This week witnessed an improvement in the U.S. government bond yields, after the release of August’s employment data revealed that the economy has added more jobs than what was expected in the previous month. The yields had declined for five straight sessions, amid concerns about the COVID-19 virus.
The yield on the 10-year Treasury note recently traded at 0.688%, on pace to end a five- session streak of declines. That compares with 0.645% before the report’s release. Yields on longer-dated Treasuries also climbed, with the 30-year yield recently trading at 1.431%, up from 1.341% Thursday.
The yields rose after the U.S. Labor Department said that the economy added 1.4 million jobs in August, as against rather pessimistic market forecasts, bringing the unemployment rate down to 8.4%; below double-digit rates since March of this year.
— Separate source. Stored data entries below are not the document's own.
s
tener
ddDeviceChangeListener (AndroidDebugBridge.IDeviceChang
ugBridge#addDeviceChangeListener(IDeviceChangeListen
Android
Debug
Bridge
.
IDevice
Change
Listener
This has eased apprehensions about the pace of recovery in the labor market.
This positivity in the labor market is seen favoring the longer-term yields, as their maturities are highly sensitive to the growth of the economy and inflationary pressures.
Traders are also looking forward to the $108 billion wave of coupon-bearing debt auctions.
The report has left the fixed income market with mixed sentiments. While many hope for a steady revival of the economy, dangers of the pandemic cannot be ignored, and even though there has been a bounce back in employment, there is still a long way to go.